Posted to dev@devlake.apache.org by Zhenmian Huang <zh...@merico.dev.INVALID> on 2022/05/30 03:26:26 UTC
[DISCUSSION] refactor api_collector to prevent deadlock once and for all (if possible)
Hi, Huston, we have a problem
The source code of `plugins/helper/api_collector.go` has grown around
500 lines, partly because of the complex nature of the problems it tries
to resolve:
1. Most of APIs we are fetching have `ratelimit`, so we have to control
the frequency of requests that we are sending out.
2. To fetch as fast as possible like fetching multiple pages of jira
issues, we have to parallelize requests, without exceeding the
`ratelimit` of cause. This is easy to solve so far, with an
asynchronize task queue or pool if you will, we can do both.

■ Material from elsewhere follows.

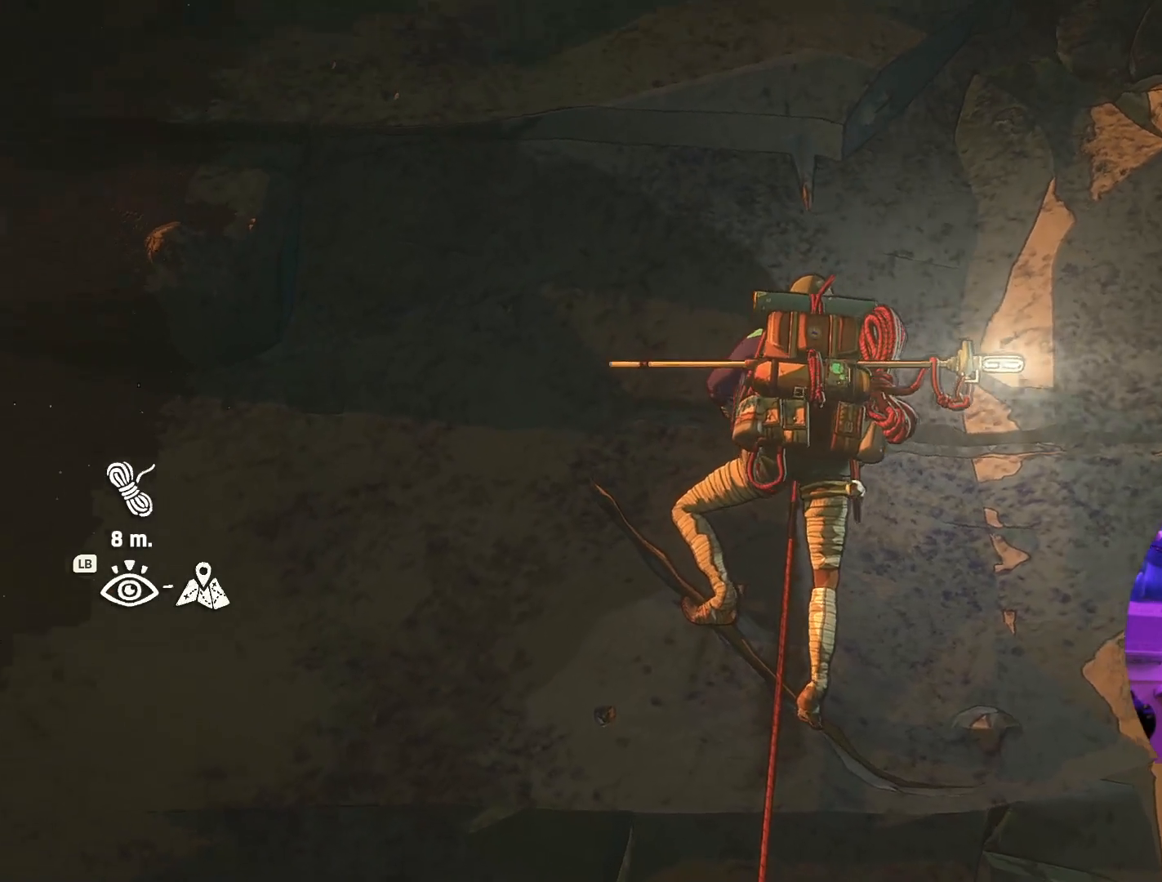
{"buttons": [], "left_stick": "center", "right_stick": "up", "events": [[317, "right_stick", "up"]]}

3. We have to retry a couple of times when a request failed, with the
previous 2 points in mind, things are getting messy because retry is
a Nested Async Task, which can lead to a deadlock with a SINGLE task
queue without carefully handling the logic.
4. If that wasn't hard enough, allow me to lay out another factor: some
fetching tasks might depend on another table, like fetching jira
changelogs, we have to iterate jira issues , and fetch changelogs
for each one of them, AND, we don't want to load them all into
memory at once, because we might operate on some kinds of BIG DATA
SYSTEM in near future, it can easily eat up all available memory and
crash host right away, even if the host can survive from that hit,
with GC language like golang, we are likely to suffer from a heavy
performance penalty.
5. Another small factor: we have to support task cancellation.

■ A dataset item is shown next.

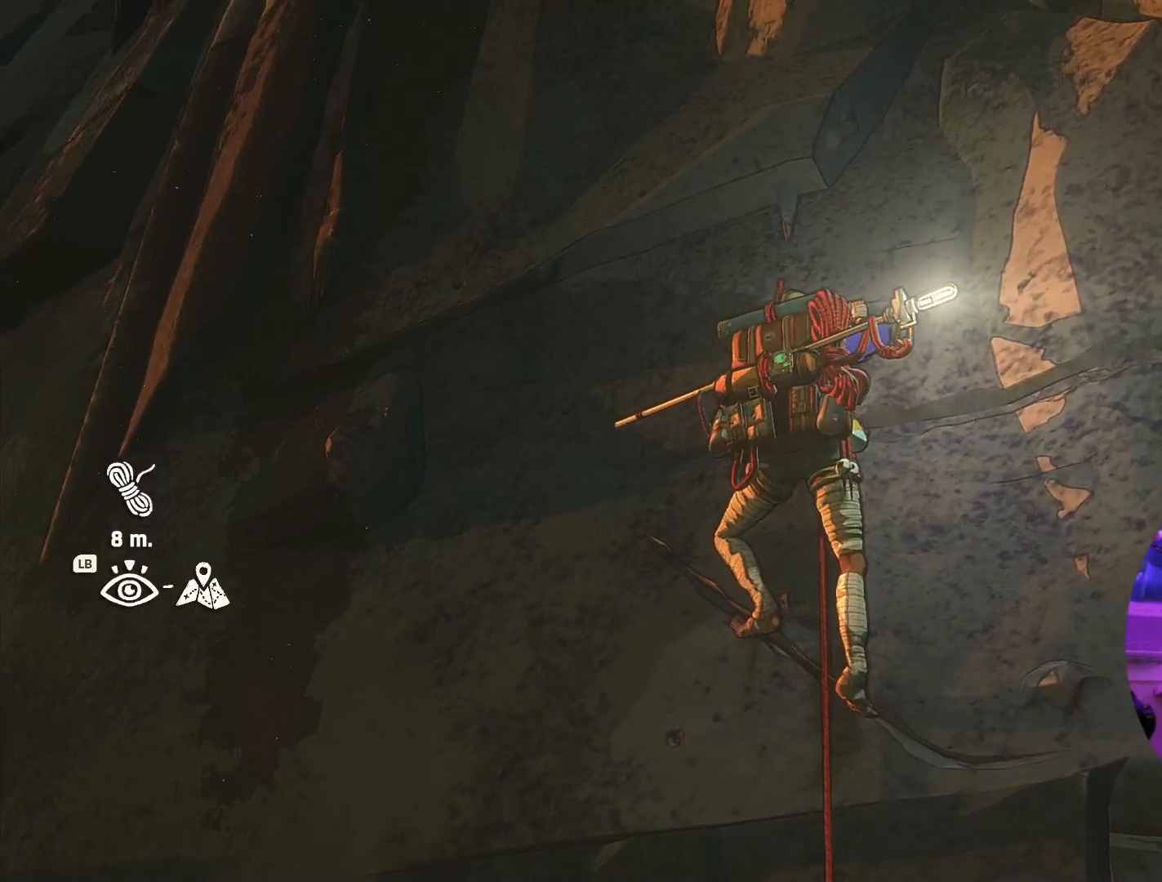
{"buttons": [], "left_stick": "center", "right_stick": "left", "events": [[234, "right_stick", "left"]]}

Now, in our current implementation, we have `ants` act as task queue
or pool if you will, it takes care of parallelization with a certain
amount of `workers` to run `func` for us. As for the `ratelimit`, we
have `scheduler` to control request frequency. This is relatively plain
and simple, lets's assume that we have to fetch multiple pages of jira
issues (pseudo-code):
func fetchPages() {
// Submit enqueues a task, it will be executed in future when timing
is right
// NOTICE it will block if queue was full
scheduler.Submit(func () { // lets name this callback Foo
res := http.Get(apiUrl)
saveResBodyToDb(res.Body)
fetchRestPages(res.Body.totalPages)
})
}
func fetchRestPages(totalPages) {
for page := 2; page < totalPage; page++ {
scheduler.Submit(func () { // and this callback is Bar
res := http.Get(apiUrl)
saveResBodyToDb(res.Body)
}
}
}
This seems ok, but it is NOT! What if there the queue/pool has only ONE
worker? `Foo` would occupy the worker until `Bar` returns, and `Bar`
would never return because `Foo` wouldn't let go.
Fixing it is relatively easy:
1. breaking the chain: `Foo` or `Bar` do NOT call `Submit` directly by
wrapping it within a `goroutine`
2. infinite queue: make `Submit` non-blocking, which is NOT practical,
since memory is not infinite
Now, why do I bother to bring it up since we already know the problem
and how to solve it? Yup, because everything I laid out above, is just
the tip of the iceberg. This pattern appeared MANY TIMES in DIFFERENT
TIMING at MULTIPLE PLACES. This phenomenon reveals its slyness, hard to
spot nature. It could easily slip through our hands and cause INCIDENTS.
What I wanted, is to prevent such a thing from happening. Not the
deadlock problem itself. And I don't have a perfect plan at this point,
but some vague approaches:
1. Testing Phase: adopt some kind of static or dynamic method to detect
direct calls with UnitTest or sth else
2. Compile/Coding Phase: a brand new mechanism that does NOT exhibit
the same kind of problem
I have been pondering for a while, and I don't think approach 2 is easy,
even though I crave it. I would suggest that we go with approach 1 for
now until we figure out a better approach.
You are more than welcome to give it a try, but keep in mind, that all
factors I listed at the top must be considered.
It is long and abstract, thank you for reading. 😃
Best
Klesh Wong
2022-05-28